Anonymize: Realistic random data

The Anonymize extension lets generate anonymous data that resembles real data.

class recipe.Anonymize(*args, **kwargs)[source]

Allows ingredient values in recipes to be anonymized.

Anonymize extends Ingredient to support an anonymizer formatting string property that uses Faker providers (https://faker.readthedocs.io/en/master/providers.html) to generate a string value.

Alternatively, the Ingredient.anonymizer property can be a function that takes a value and returns an anonymized value.

Here is an example of both types of anonymizers:

# A formatting string
Dimension(MyTable.student_name, anonymizer='{fake:name}')

# A function that reverses the string
Dimension(MyTable.student_name, anonymizer=lambda v: v[::-1])

Anonymizer strings can contain multiple generators

Anonymizer strings are python format strings:

anonymizer='{fake:random_uppercase_letter}{fake:random_uppercase_letter}{fake:random_uppercase_letter} - {fake:name}'

will generate values like ‘ABC - Bob Smith’

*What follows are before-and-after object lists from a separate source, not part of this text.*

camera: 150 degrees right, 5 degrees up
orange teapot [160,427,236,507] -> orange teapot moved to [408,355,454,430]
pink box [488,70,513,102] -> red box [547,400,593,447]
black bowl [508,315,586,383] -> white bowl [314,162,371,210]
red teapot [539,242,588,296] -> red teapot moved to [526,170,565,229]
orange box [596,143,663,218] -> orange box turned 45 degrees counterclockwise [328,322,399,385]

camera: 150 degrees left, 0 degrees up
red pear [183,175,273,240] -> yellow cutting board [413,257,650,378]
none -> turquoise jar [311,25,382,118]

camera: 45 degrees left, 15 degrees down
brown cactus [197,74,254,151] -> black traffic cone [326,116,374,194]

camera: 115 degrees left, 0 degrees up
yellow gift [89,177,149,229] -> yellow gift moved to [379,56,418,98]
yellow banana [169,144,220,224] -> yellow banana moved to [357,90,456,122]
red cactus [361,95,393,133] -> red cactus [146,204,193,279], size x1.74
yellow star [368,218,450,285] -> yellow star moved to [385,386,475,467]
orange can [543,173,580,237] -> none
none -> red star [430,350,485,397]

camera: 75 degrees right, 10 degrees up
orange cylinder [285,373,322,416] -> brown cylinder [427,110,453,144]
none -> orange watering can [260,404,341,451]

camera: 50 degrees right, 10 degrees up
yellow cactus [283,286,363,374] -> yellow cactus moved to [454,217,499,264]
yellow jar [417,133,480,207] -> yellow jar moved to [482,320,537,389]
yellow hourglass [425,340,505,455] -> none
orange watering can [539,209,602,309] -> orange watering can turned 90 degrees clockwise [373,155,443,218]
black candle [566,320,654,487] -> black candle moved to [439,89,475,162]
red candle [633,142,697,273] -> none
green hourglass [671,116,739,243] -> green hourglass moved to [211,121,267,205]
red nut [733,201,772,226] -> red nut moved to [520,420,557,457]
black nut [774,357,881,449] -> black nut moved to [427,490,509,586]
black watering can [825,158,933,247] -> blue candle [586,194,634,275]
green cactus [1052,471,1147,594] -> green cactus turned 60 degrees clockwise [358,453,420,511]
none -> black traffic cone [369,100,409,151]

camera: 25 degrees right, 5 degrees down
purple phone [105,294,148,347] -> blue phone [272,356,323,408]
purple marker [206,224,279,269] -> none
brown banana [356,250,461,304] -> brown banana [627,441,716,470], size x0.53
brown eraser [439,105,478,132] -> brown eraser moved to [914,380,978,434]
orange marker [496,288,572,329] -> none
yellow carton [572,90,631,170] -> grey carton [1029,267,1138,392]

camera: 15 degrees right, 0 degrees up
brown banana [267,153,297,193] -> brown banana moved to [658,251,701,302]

Parameterized anonymizer strings

Parameters can optionally be provided following a bar “|” in a key1=value1,key2=value2 format. For example:

anonymizer='{fake:lexify|text=????,letters=abcdefghijklmnopqrstuvwxyzABCDEFGHIJKLMNOPQRSTUVWXYZ}'

is the same as the following.:

fake = Faker()
fake.lexify(text="????", letters="abcdefghijklmnopqrstuvwxyzABCDEFGHIJKLMNOPQRSTUVWXYZ")

Details

This flips the anonymize flag on all Ingredients used in the recipe.

Injects an ingredient.meta._anonymize boolean property on each used ingredient.

Anonymize should occur last in the list of extension_classes.

add_ingredients()[source]

Put the anonymizers in the last position of formatters

anonymize(value)[source]

Should this recipe be anonymized. Default is False